Sweet taste without the calories. That was the promise of artificial sweeteners. Today, non-caloric artificial sweeteners are among the most widely used food additives worldwide. In fact, the average American consumes about 125 pounds of sweeteners per year. For many years, artificial sweeteners were endorsed as a good choice for managing weight and diabetes because they are not carbohydrates and have no calories. While artificial sweeteners vary in terms of their composition and manufacturing process, they are all synthetic substances that mimic natural sugar. However, new research is showing that artificial sweeteners can have negative impacts on our digestive health.
In a recent article published in the journal Nature, “Artificial sweeteners induce glucose intolerance by altering the gut microbiota,” a team of researchers warned that artificial sweeteners may cause imbalances in our ‘gut ecology’ - the complex interactions of colonies of bacteria that govern the overall functioning of our digestive system. The research shows that extensive use of artificial sweeteners can alter the delicate balance between these bacterial colonies and cause an overgrowth of potentially harmful bacterial strains present among them. This can activate inflammatory processes in the digestive tract and manifest in diseases such as glucose intolerance. It may also aggravate conditions such as celiac disease.

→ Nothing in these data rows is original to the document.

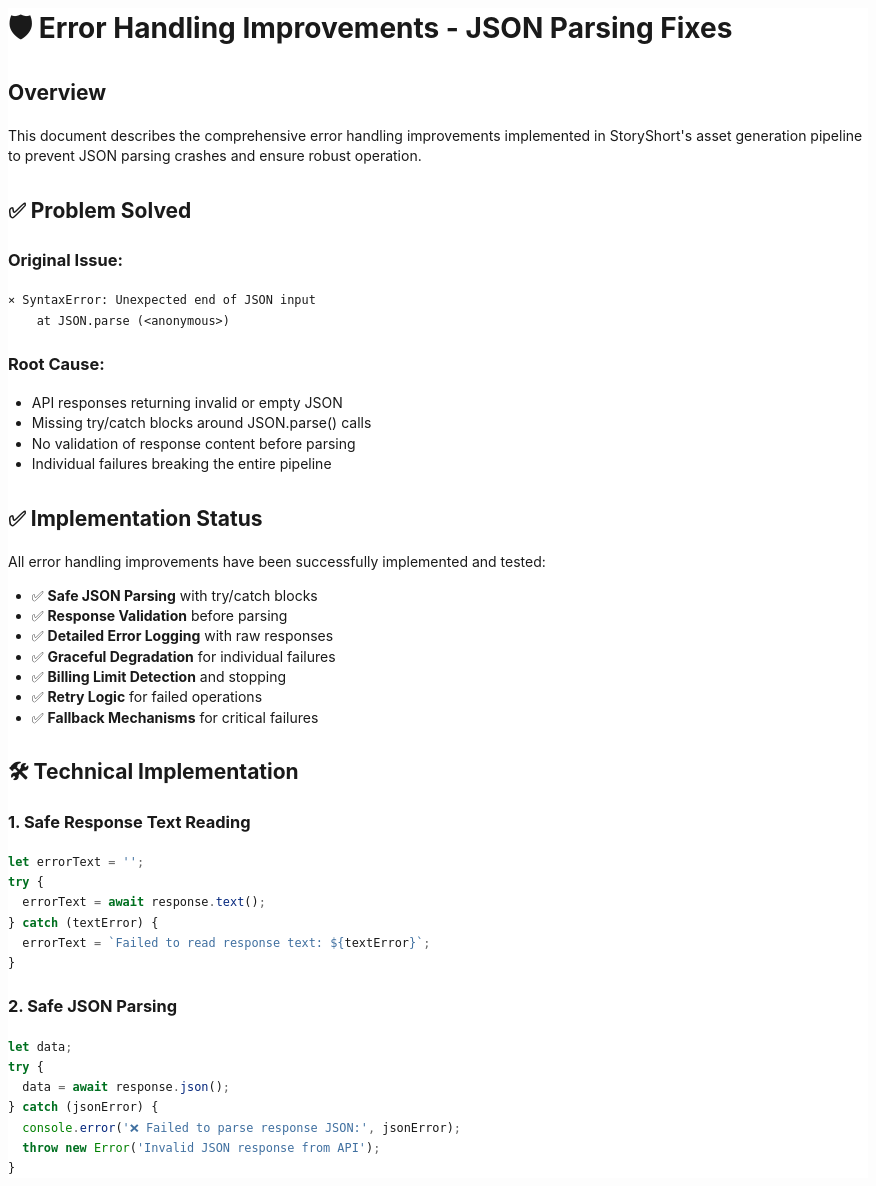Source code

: # 🛡️ Error Handling Improvements - JSON Parsing Fixes

## Overview

This document describes the comprehensive error handling improvements implemented in StoryShort's asset generation pipeline to prevent JSON parsing crashes and ensure robust operation.

## ✅ Problem Solved

### **Original Issue:**
```
⨯ SyntaxError: Unexpected end of JSON input
    at JSON.parse (<anonymous>)
```

### **Root Cause:**
- API responses returning invalid or empty JSON
- Missing try/catch blocks around JSON.parse() calls
- No validation of response content before parsing
- Individual failures breaking the entire pipeline

## ✅ Implementation Status

All error handling improvements have been successfully implemented and tested:

- ✅ **Safe JSON Parsing** with try/catch blocks
- ✅ **Response Validation** before parsing
- ✅ **Detailed Error Logging** with raw responses
- ✅ **Graceful Degradation** for individual failures
- ✅ **Billing Limit Detection** and stopping
- ✅ **Retry Logic** for failed operations
- ✅ **Fallback Mechanisms** for critical failures

## 🛠️ Technical Implementation

### 1. Safe Response Text Reading
```typescript
let errorText = '';
try {
  errorText = await response.text();
} catch (textError) {
  errorText = `Failed to read response text: ${textError}`;
}
```

### 2. Safe JSON Parsing
```typescript
let data;
try {
  data = await response.json();
} catch (jsonError) {
  console.error('❌ Failed to parse response JSON:', jsonError);
  throw new Error('Invalid JSON response from API');
}
```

Not everyone using artificial sweeteners will experience these types of issues. Fortunately, there are now tests available to determine if such bacterial overgrowth is present and treatments that can be used to reduce or eliminate the condition. One technique for diagnosing bacterial overgrowth involves extracting bacterial DNA from samples of stool and using DNA analysis to determine the types of bacteria present as well as their numbers. Another test involves analyzing the gases that bacteria in the gut produce when they digest carbohydrates and sugar. This is usually carbon dioxide, but also smaller amounts of hydrogen and methane. Although most of the hydrogen and methane produced by colonic bacteria is used up by other bacteria, small amounts of these gases are absorbed through the lining of the colon and into the blood. The gases circulate in the blood and go to the lungs, where they are eliminated in the breath. The gases can be measured in the breath with special analyzers. Treatment may involve antibiotics and / or probiotics.